Data under study

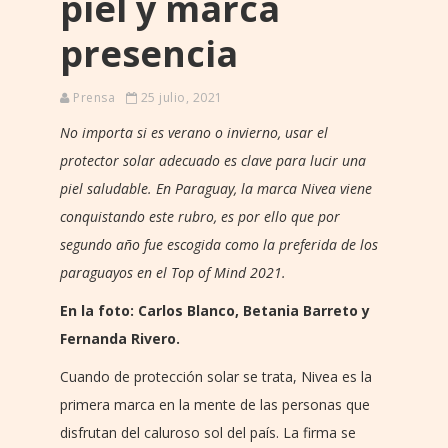
piel y marca
presencia
Prensa
25 julio, 2021
No importa si es verano o invierno, usar el
protector solar adecuado es clave para lucir una
piel saludable. En Paraguay, la marca Nivea viene
conquistando este rubro, es por ello que por
segundo año fue escogida como la preferida de los
paraguayos en el Top of Mind 2021.
En la foto: Carlos Blanco, Betania Barreto y
Fernanda Rivero.
Cuando de protección solar se trata, Nivea es la
primera marca en la mente de las personas que
disfrutan del caluroso sol del país. La firma se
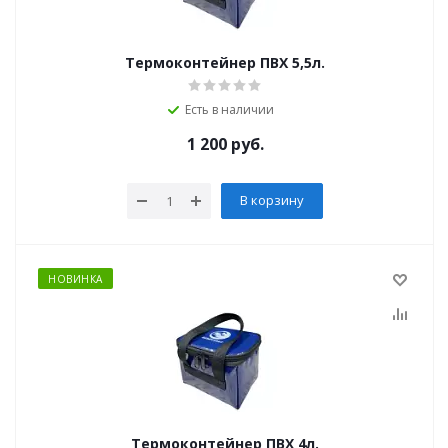
Термоконтейнер ПВХ 5,5л.
Есть в наличии
1 200
руб.
В корзину
НОВИНКА
Термоконтейнер ПВХ 4л.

Task instructions
Rewrite the lines from the line with "Термоконтейнер ПВХ 5,5л." through the end of the material, replacing "В корзину" with "Купить" and leaving everything else unchanged.

Answer box
Термоконтейнер ПВХ 5,5л.
Есть в наличии
1 200
руб.
Купить
НОВИНКА
Термоконтейнер ПВХ 4л.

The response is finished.